Decision: The Federal Court of Appeal allowed Janssen’s appeal and held that Apotex’s second NOA constituted an abuse of process. There were no special circumstances allowing the relitigation of issues relating to the 335 Patent; Apotex failed to provide a valid reason why it did not include the invalidity allegations in the first NOA. In essence, Apotex was not permitted to litigate by instalments.

The Court of Appeal began its analysis by noting that the doctrine of abuse of process engages the inherent power of the court to prevent misuse of its procedures in a way that would bring the administration of justice into disrepute. The Court of Appeal emphasized that the doctrine of abuse of process focuses on the integrity of judicial decision making, as opposed to the interests of the specific parties. In the context of ordinary patent infringement actions, the jurisprudence has developed such that, unless there are special circumstances, a defendant cannot relitigate issues in respect of the same patent. For example, it is an abuse of process for a party to defend an infringement action on the basis of non-infringement, and after losing that action, to then allege invalidity of the same patent in a further action. The fact there was a pending appeal of the Prior Action did not preclude a finding of abuse of process.
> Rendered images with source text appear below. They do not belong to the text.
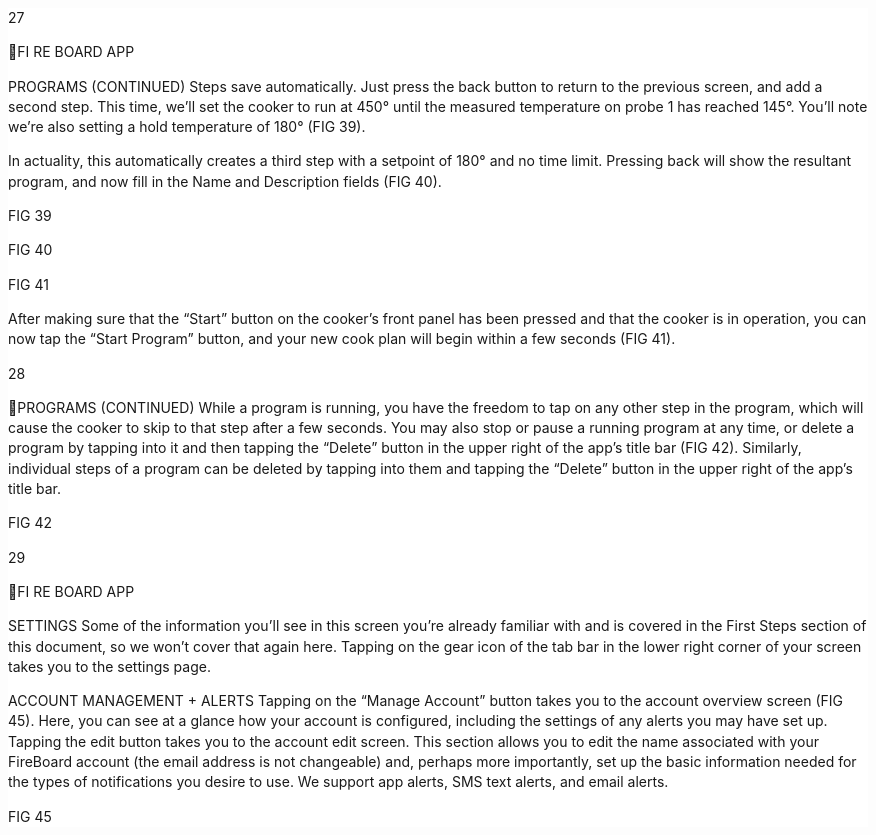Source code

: 27

FI RE BOARD APP

PROGRAMS  (CONTINUED)
Steps save automatically. Just press the back button to return to the previous screen, and add a
second step. This time, we’ll set the cooker to run at 450° until the measured temperature on probe
1 has reached 145°. You’ll note we’re also setting a hold temperature of 180° (FIG 39).

In actuality, this automatically creates a third step with a setpoint of 180° and no time limit. Pressing
back will show the resultant program, and now fill in the Name and Description fields (FIG 40).

FIG 39

FIG 40

FIG 41

After making sure that the “Start” button on the cooker’s front panel has been pressed and that the
cooker is in operation, you can now tap the “Start Program” button, and your new cook plan will
begin within a few seconds (FIG 41).

28

PROGRAMS  (CONTINUED)
While a program is running, you have the freedom to tap on any other step in the program, which
will cause the cooker to skip to that step after a few seconds.  You may also stop or pause a running
program at any time, or delete a program by tapping into it and then tapping the “Delete” button in
the upper right of the app’s title bar (FIG 42). Similarly, individual steps of a program can be deleted
by tapping into them and tapping the “Delete” button in the upper right of the app’s title bar.

FIG 42

29

FI RE BOARD APP

SETTINGS
Some of the information you’ll see in this screen you’re already familiar with and is covered in the
First Steps section of this document, so we won’t cover that again here. Tapping on the gear icon of
the tab bar in the lower right corner of your screen takes you to the settings page.

ACCOUNT MANAGEMENT + ALERTS
Tapping on the “Manage Account” button takes you to the account overview screen (FIG 45). Here,
you can see at a glance how your account is configured, including the settings of any alerts you may
have set up. Tapping the edit button takes you to the account edit screen. This section allows you
to edit the name associated with your FireBoard account (the email address is not changeable) and,
perhaps  more  importantly,  set  up  the  basic  information  needed  for  the  types  of  notifications  you
desire to use. We support app alerts, SMS text alerts, and email alerts.

FIG 45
The Court of Appeal noted that the doctrine of abuse of process is especially engaged in actions under the PMNOC Regulations because one of the main purposes of the 2017 amendments to the Regulations was to avoid multiple proceedings concerning the same patent for the same product. For this reason, the Court of Appeal held that even though the PMNOC Regulations do not specifically prevent a second person from serving multiple Notices of Allegation in respect of the same drug, the purpose of the regime nonetheless requires that all non-infringement and invalidity issues concerning a patent should be raised by a second person and decided by the Court in one action. It is an abuse of process for a second person to split its case and keep some of its allegations in respect of a patent in reserve as a back-up strategy.

With regard to Apotex’s second NOA, the Court of Appeal held that the Federal Court erred in law by applying the wrong test for abuse of process. The Federal Court should have considered whether it would have been permissible for a defendant in an ordinary patent infringement action to defend the action on the basis of non-infringement and then, after losing on that defence, to commence a second action to invalidate the same patent. The Court of Appeal noted that, in the absence of special circumstances, such a second action would normally constitute an abuse of process. No special circumstances were advanced by Apotex in this case explaining why its invalidity allegation could not have been included in its first NOA.

Finally, with regard to remedies, the Federal Court of Appeal decided that, because a trial in respect of the second NOA was imminent (March 2024), no useful purpose would be served by sending the motion back to the Federal Court for redetermination. Rather, the Court of Appeal granted Janssen’s actions in the underlying proceedings, declared that Apotex’s proposed product would infringe the claims of the 335 Patent, and granted a permanent injunction until the expiry of the 335 Patent.

Apotex has a statutory right to file an application for leave to appeal to the Supreme Court of Canada within 60 days of the FCA decision.